**ACTION ITEM**
Convert the text lines from all the entries below into one JSON list of strings, one string per line, skipping any blank lines. Leave the pictures out.
----- MATERIAL PROVIDED
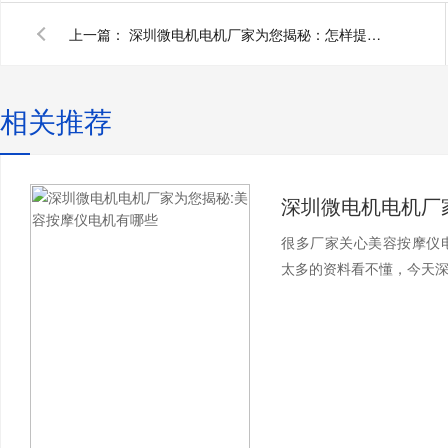
上一篇：
深圳微电机电机厂家为您揭秘：怎样提升微电机的效率
相关推荐
很多厂家关心美容按摩仪
太多的资料看不懂，今天深圳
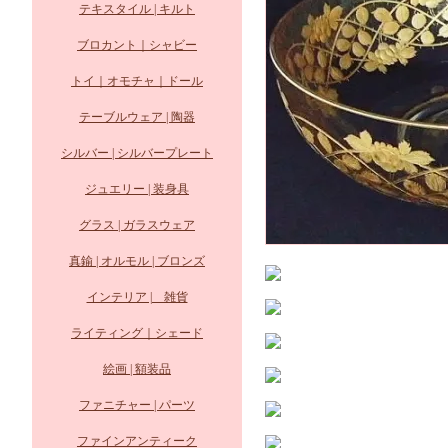
テキスタイル | キルト
ブロカント｜シャビー
トイ｜オモチャ｜ドール
テーブルウェア | 陶器
シルバー | シルバープレート
ジュエリー | 装身具
グラス | ガラスウェア
真鍮 | オルモル | ブロンズ
インテリア | 雑貨
ライティング｜シェード
絵画 | 額装品
ファニチャー | パーツ
ファインアンティーク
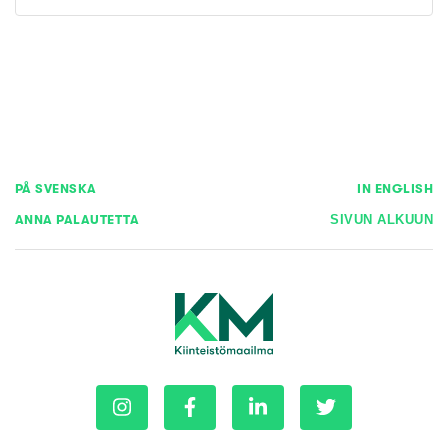
PÅ SVENSKA
IN ENGLISH
ANNA PALAUTETTA
SIVUN ALKUUN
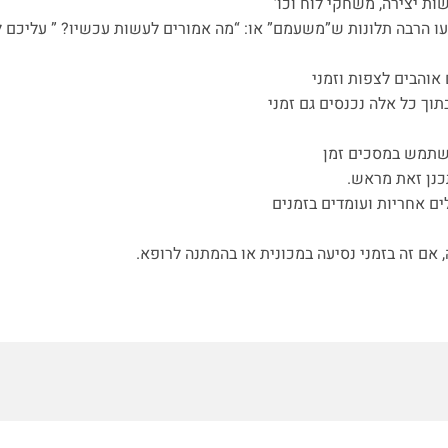
ת יצירה, משחקי לוח וכו’
עו הרבה תלונות ש”משעמם” או: “מה אמורים לעשות עכשיו? ” עליכם 
אוהבים לצפות וזמני
תוך כל אלה נכנסים גם זמני
משתמש במסכים זמן
תכנן זאת מראש.
ים אחריות ועומדים בזמנים
, אם זה בזמני נסיעה במכונית או בהמתנה לרופא.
----------
**EXERCISE OUTPUT**
[
  "上一篇：",
  "深圳微电机电机厂家为您揭秘：怎样提升微电机的效率",
  "相关推荐",
  "很多厂家关心美容按摩仪",
  "太多的资料看不懂，今天深圳",
  "テキスタイル | キルト",
  "ブロカント｜シャビー",
  "トイ｜オモチャ｜ドール",
  "テーブルウェア | 陶器",
  "シルバー | シルバープレート",
  "ジュエリー | 装身具",
  "グラス | ガラスウェア",
  "真鍮 | オルモル | ブロンズ",
  "インテリア | 雑貨",
  "ライティング｜シェード",
  "絵画 | 額装品",
  "ファニチャー | パーツ",
  "ファインアンティーク",
  "PÅ SVENSKA",
  "IN ENGLISH",
  "ANNA PALAUTETTA",
  "SIVUN ALKUUN",
  "ת יצירה, משחקי לוח וכו’",
  "עו הרבה תלונות ש”משעמם” או: “מה אמורים לעשות עכשיו? ” עליכם ",
  "אוהבים לצפות וזמני",
  "תוך כל אלה נכנסים גם זמני",
  "משתמש במסכים זמן",
  "תכנן זאת מראש.",
  "ים אחריות ועומדים בזמנים",
  ", אם זה בזמני נסיעה במכונית או בהמתנה לרופא."
]